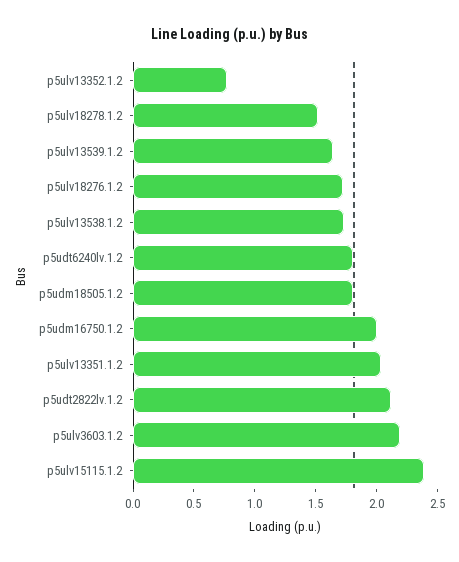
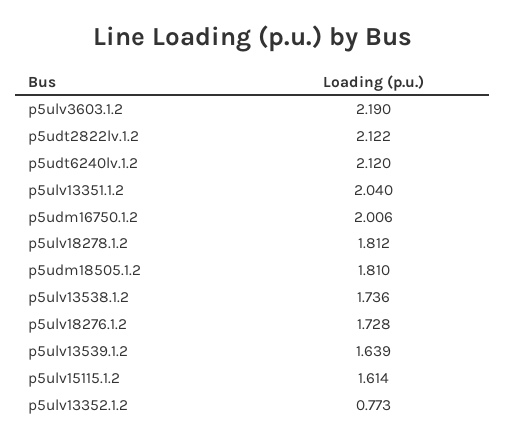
p5ulv18278.1.2: 1.5 -> 1.812
p5udt6240lv.1.2: 1.8 -> 2.12
p5ulv15115.1.2: 2.4 -> 1.614

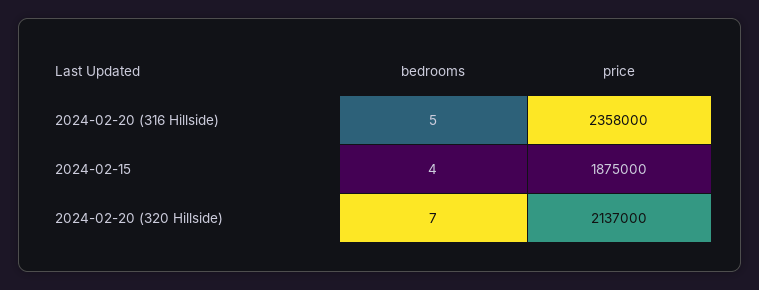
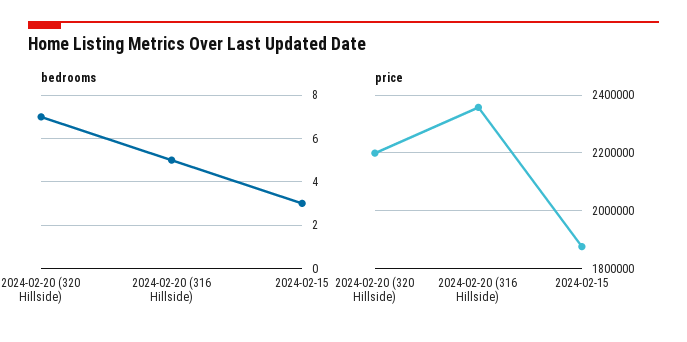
bedrooms, 2024-02-15: 4 -> 3
price, 2024-02-20 (320 Hillside): 2137000 -> 2200000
-------------------------
REQUIRED ACTION: Keep the pictures out and transcribe the entries exactly.

RESPONSE:
p5ulv18278.1.2: 1.5 -> 1.812
p5udt6240lv.1.2: 1.8 -> 2.12
p5ulv15115.1.2: 2.4 -> 1.614

bedrooms, 2024-02-15: 4 -> 3
price, 2024-02-20 (320 Hillside): 2137000 -> 2200000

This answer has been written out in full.